20 augustus 2012

Onderstaande tweeledige vraag wordt voorgelegd in verband met de inbreng van aandelen van een bedrijfsrevisorenkantoor in een burgerlijke maatschap:

 

Een bedrijfsrevisor wenst een burgerlijke maatschap op te richten louter in het kader van zijn familiaal vermogensbeheer en de structurering van zijn nalatenschap (zo beschreven in de doelomschrijving van de burgerlijke maatschap).

De eerste vraag is of het de bedrijfsrevisor toegelaten is om ook de aandelen van zijn burgerlijke BVBA voornaam familienaam, bedrijfsrevisoren vennootschap (waarvan hij de enige vennoot is) in te brengen in de burgerlijke maatschap in ruil voor deelbewijzen van de burgerlijke maatschap?

De deelbewijzen van de burgerlijke maatschap worden voor en na inbreng bij grote meerderheid aangehouden door de bedrijfsrevisor, natuurlijke persoon.

Teneinde ter vermijden dat de inkomsten van de maatschap, ingevolge de inbreng van de deelbewijzen van de bvba, niet meer in de rechtspersonenbelasting zouden worden belast overweegt de bedrijfsrevisor (op advies van zijn raadsman) om in de doelsomschrijving van de burgerlijke maatschap het volgende toe te voegen:

De maatschap kan de hoedanigheid aannemen van bedrijfsrevisor, maar zal zich ervan onthouden zelf enige professionele activiteit als bedrijfsrevisor uit te oefenen, behoudens het aanhouden van aandelen van een vennootschap die professionele activiteiten als bedrijfsrevisor uitoefent.

De maatschap zal dus zelf geen mandaten opnemen en ook niet de vertegenwoordiger zijn in het kader een commissarismandaat. Zulks zal dus enkel blijven gebeuren door de natuurlijke persoon bedrijfsrevisor.
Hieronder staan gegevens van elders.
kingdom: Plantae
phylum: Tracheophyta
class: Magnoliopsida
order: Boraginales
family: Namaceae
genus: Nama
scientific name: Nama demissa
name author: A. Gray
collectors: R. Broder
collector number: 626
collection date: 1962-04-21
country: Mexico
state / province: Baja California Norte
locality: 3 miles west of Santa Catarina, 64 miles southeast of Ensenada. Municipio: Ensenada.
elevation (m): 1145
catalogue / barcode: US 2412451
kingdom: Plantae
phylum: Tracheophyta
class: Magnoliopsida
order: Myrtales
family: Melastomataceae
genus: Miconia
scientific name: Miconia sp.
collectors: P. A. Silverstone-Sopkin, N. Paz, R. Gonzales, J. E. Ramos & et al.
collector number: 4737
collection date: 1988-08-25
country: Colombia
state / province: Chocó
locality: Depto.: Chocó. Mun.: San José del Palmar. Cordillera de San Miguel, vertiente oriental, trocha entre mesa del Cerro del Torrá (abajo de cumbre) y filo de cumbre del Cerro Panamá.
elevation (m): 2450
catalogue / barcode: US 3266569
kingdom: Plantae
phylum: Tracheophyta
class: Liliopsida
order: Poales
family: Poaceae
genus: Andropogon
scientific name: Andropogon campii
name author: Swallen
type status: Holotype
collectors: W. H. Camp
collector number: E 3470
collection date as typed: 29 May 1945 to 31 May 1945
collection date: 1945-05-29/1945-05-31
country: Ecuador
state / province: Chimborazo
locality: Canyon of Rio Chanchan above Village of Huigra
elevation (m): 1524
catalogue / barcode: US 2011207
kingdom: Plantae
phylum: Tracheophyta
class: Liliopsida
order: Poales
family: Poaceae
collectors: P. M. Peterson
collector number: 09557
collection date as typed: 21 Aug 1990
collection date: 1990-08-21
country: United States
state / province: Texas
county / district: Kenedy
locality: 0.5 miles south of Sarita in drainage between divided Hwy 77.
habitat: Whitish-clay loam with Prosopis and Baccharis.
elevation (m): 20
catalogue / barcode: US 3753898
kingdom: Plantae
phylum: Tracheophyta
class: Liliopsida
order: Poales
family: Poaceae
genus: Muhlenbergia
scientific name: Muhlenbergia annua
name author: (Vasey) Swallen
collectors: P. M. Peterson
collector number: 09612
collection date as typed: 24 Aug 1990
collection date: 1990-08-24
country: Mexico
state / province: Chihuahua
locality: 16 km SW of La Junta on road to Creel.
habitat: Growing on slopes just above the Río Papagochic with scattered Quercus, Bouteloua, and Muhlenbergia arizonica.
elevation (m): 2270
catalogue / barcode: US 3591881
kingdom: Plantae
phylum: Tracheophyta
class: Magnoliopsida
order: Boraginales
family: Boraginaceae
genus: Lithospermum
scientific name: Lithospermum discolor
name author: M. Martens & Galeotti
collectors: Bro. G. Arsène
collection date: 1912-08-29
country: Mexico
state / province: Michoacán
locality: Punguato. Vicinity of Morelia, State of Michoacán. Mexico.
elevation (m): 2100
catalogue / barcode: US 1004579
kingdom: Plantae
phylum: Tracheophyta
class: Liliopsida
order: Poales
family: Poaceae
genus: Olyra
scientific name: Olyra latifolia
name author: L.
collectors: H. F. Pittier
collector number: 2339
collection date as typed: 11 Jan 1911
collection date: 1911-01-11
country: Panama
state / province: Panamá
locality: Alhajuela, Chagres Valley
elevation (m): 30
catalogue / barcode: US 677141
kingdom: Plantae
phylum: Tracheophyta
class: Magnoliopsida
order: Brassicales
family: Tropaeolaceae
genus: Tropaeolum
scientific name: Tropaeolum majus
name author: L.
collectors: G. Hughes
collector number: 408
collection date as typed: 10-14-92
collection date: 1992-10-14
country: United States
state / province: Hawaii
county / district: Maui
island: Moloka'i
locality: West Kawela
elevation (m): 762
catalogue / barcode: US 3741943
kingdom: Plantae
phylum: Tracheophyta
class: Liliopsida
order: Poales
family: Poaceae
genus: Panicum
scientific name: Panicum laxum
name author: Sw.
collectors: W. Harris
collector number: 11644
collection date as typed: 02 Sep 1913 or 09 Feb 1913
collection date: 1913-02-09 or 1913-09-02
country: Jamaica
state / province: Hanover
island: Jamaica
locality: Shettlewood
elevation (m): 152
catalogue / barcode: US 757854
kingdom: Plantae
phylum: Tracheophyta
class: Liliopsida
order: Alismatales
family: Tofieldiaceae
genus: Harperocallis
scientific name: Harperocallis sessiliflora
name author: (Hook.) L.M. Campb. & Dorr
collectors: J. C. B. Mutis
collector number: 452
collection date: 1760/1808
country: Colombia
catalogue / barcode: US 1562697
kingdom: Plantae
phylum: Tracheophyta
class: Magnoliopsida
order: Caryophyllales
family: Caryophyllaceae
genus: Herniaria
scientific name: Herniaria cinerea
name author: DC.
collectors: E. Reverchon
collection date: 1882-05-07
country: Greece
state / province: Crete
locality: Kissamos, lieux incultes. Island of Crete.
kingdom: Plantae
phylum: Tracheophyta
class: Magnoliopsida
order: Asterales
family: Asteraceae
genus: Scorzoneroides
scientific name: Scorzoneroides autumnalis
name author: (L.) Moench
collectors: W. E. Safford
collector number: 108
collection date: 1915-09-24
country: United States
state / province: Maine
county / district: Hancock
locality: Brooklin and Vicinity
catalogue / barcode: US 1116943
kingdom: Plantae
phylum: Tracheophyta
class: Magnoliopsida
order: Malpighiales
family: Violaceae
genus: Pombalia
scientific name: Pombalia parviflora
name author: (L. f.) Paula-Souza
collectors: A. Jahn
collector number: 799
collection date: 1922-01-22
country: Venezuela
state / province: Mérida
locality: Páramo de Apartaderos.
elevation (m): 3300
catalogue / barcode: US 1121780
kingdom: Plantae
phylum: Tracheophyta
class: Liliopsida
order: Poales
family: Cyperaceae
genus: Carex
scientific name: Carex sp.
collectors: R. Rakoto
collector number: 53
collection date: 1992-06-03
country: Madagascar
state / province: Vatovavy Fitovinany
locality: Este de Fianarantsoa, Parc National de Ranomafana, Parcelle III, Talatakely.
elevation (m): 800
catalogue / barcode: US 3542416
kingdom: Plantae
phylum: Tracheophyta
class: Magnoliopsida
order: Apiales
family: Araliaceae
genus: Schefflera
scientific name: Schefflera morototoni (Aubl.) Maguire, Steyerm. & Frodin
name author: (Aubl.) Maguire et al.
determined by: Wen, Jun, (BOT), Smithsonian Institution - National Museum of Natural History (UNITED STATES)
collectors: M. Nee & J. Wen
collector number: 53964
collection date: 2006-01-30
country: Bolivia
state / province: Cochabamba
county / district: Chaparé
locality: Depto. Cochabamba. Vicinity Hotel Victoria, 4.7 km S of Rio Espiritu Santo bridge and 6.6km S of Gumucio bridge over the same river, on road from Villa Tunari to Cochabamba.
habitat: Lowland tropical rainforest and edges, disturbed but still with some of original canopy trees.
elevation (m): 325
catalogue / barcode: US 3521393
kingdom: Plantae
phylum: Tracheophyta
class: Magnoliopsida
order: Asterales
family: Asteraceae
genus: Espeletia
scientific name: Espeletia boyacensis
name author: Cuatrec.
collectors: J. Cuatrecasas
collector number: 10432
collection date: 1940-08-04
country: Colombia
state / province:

De tweede vraag is of de burgerlijke maatschap lid dient te worden van het Instituut der Bedrijfsrevisoren?


Als antwoord op de eerste vraag kan het ICCI meedelen dat, naar haar mening, in eerste instantie geen enkele wettelijke bepaling of deontologisch voorschrift een bedrijfsrevisor verhindert om de aandelen van zijn bedrijfsrevisorenkantoor met rechtsvorm burgerlijke BVBA (waarvan hij de enige vennoot is) in te brengen in de burgerlijke maatschap in ruil voor deelbewijzen van de burgerlijke maatschap.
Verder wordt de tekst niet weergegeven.